──────── DATA SUPPLIED ────────

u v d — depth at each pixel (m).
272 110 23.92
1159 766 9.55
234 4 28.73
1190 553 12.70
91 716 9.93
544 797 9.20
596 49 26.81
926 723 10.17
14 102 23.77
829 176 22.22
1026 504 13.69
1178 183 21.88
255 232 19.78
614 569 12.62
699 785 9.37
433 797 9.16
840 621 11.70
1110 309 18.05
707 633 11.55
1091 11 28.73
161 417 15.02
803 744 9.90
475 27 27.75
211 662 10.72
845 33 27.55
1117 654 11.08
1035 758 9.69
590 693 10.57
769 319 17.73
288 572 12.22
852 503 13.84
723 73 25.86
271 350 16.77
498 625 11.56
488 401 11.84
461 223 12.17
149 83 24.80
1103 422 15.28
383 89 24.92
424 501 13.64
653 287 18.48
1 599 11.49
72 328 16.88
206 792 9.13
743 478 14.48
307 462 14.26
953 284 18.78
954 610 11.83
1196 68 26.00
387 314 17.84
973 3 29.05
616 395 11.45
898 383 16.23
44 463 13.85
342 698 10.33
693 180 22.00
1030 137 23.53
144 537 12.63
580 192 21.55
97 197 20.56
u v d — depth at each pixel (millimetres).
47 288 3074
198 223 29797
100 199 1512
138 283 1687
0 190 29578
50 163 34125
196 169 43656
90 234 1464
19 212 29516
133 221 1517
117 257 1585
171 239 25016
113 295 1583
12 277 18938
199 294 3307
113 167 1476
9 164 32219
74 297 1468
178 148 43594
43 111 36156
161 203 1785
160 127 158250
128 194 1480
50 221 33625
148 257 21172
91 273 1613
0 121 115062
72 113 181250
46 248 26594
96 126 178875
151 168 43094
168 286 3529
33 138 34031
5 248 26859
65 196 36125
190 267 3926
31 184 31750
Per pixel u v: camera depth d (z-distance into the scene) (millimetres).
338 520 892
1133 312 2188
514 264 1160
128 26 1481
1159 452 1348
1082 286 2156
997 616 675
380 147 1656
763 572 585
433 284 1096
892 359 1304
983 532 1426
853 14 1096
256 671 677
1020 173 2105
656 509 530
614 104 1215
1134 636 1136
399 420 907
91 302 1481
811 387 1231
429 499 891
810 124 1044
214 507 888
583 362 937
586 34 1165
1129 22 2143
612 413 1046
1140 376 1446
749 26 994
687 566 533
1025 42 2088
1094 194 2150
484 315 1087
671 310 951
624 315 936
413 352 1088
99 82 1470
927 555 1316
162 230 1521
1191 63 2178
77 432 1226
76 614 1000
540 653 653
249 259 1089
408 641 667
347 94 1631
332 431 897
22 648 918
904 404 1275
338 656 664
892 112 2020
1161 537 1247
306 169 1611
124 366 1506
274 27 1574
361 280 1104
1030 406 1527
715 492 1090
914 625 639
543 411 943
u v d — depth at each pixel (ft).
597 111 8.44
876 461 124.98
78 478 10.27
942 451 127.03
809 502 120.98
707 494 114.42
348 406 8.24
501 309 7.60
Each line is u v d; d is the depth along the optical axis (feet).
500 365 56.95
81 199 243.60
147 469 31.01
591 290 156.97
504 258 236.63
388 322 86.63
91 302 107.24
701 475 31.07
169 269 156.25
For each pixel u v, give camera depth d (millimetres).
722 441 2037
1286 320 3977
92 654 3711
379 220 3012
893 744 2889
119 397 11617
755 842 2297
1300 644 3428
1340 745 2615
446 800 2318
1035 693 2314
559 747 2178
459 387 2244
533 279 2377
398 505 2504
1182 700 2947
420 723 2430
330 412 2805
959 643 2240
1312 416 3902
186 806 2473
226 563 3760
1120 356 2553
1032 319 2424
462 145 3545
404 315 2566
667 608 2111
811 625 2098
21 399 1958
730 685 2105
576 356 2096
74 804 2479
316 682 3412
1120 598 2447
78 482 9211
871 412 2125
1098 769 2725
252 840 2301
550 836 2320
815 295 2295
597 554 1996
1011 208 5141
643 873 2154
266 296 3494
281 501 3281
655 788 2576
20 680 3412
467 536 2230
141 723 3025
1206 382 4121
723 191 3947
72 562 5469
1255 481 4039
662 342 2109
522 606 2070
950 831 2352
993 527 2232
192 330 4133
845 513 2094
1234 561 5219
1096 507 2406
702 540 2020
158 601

────────

WHAT IS EXPECTED
Pull each line containing the word "camera" out of the data above.

SOLUTION TO THE PROBLEM
Per pixel u v: camera depth d (z-distance into the scene) (millimetres).
For each pixel u v, give camera depth d (millimetres).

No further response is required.